NABI GALLERY, 137 West 25th Street, N.Y. 10001
The White Album (July, 2000)
Shades and layers of white dominate this exhibit. Titled "The White Album," it includes bas-reliefs by Giglio Dante, paintings by Ingeborg ten Haeff, collages by Rae Ferren, and sculpture by John Philip Capello.Giglio Dante was born in Rome, the son of a muralist who trained him from an early age in painting and sculpture, and who often assigned his light and agile apprentice the task of clambering up rickety scaffolds to work on the plaster figures in cathedral ceilings. As a teenager he moved to Boston with his family and soon began making a name for himself as an artist. His first one-man show was in 1944 and was followed by many others in Boston, New York, and East Hampton, where he has lived since 1981.
Over the years Dante has worked in a variety of forms, including the abstract collages he exhibited in 1999 at the Nabi, but the 12 bas-reliefs in the new show, created this year, combine his classical training with an exuberant, modern sensibility, their gesso surfaces etched and molded to suggest mysterious faces and sensuous nude forms.
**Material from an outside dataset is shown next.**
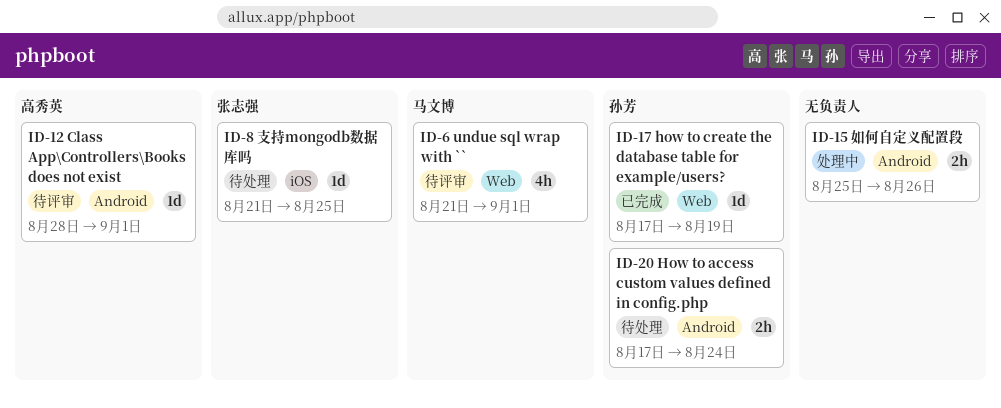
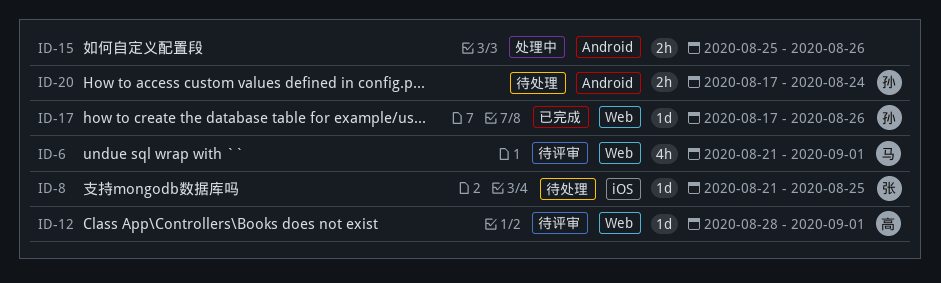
ID-12, label: Android -> Web
ID-17, due: Aug 19 -> Aug 26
Giglio Dante, Couple, bas relief in gesso, 24x20, 2000
Ingeborg ten Haeff, too, has enjoyed a long and illustrious career that brought her from her native Germany to Brazil and then New York, with, along the way, many travels in Asia and Central America and summers in East Hampton. Her paintings, abstract but hinting at human or natural forms, express what the critic Harold Rosenberg called "an extraordinary kind of inward thinking. "
Reviewing her previous show at the Nabi, two years ago, Phyllis Braff of The New York Times remarked on "her deft handling of crisp, seemingly electrified geometric surfaces and her equally confident use of softer, more lyrical and curving shapes. " Angular figures suggestive of dance are in several of the canvases in the new exhibit, which also includes a semi-abstract self-portrait in shades verging on white.
Ingeborg ten Haeff, Split
Rae Ferren, a long-time Springs resident, is best known for her luxuriant paintings of East End landscapes and garden scenes, but she has also been exploring mixed media, and the dozen small pieces in the Nabi show, all produced within the last few months, are adventures in collage. Predominately white, in keeping with the theme of the exhibit, they incorporate fragments of natural forms, abstract shapes, and typography-including, in one work titled "Letters," the "To the Editor" logo of The East Hampton Star.
Rae Ferren, Letters
John Philip Capello, who lives in Sag Harbor, is a self-taught sculptor with a classical mastery of his craft and a romantic intuition. He is a direct carver, who begins each piece without sketching or even knowing what form it will take, but determining to find out "what the stone wants to say. " The result, after months of painstaking labor, is always startlingly lifelike but at the same fantastic, often a blend of human and animal or plant forms on a theme from ancient mythology or history.